Given all of this, it is no wonder that congressional investigators
have found “irregularities” in the FBI investigation that claimed
Clinton did not intend to break the law.

Those investigators have also discovered more evidence that Comey’s
FBI had already decided to exonerate Clinton even before the
investigation was complete. The Hill reported:

Some
Republicans on the committee say the findings and revelations have left
them more convinced than ever that FBI leadership rigged the outcome to
clear Clinton.

Matt Gaetz (R-Fla.) — who serves on the House Judiciary Committee —
said, “This was an effort to pre-bake the cake, pre-bake the outcome.”
His comment was prompted by revelations that Comey had already begun
drafting his report recommending against indictment before FBI
investigators had interviewed more than a dozen key witnesses including
Clinton herself and the computer firm employee who used the open-source
program (Bleachbit) to permanently wipe the private server before
Clinton turned it over to investigators. Gaetz’s analogy of pre-baking a
cake is spot on; in this case, the cake was taken out of the oven and
served before all of the ingredients were even assembled.

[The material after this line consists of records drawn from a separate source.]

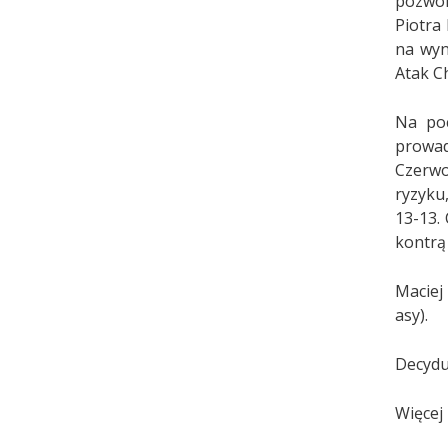
pozwol
Piotra
na wyn
Atak C
Na poc
prowad
Czerwo
ryzyku
13-13.
kontrą 
Maciej 
asy).
Decydu
Więcej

Senate Judiciary Committee Charles (Chuck) Grassley (R-Iowa) is equally critical of the FBI’s handling of the case. The Hill quoted Grassley as saying:

Making a conclusion before you interview
key fact witnesses and the subject herself violates the very premise of
good investigation. You don’t lock into a theory until you have the
facts. Here the evidence that isn’t public yet shows they locked into
the theory and then edited out the facts that contradicted it.

While the investigation continues, the
Justice Department inspector general “is expected to release initial
findings” in the case in the first quarter of 2018, according to The Hill.
That probe has also been looking into “whether agents and supervisors
had political connections, ethical conflicts or biases that affected
their work.”

Any way you slice it, the Clinton e-mail scandal is not going away
any time soon. And before it is over Clinton and those who helped and
protected her may have to face the music.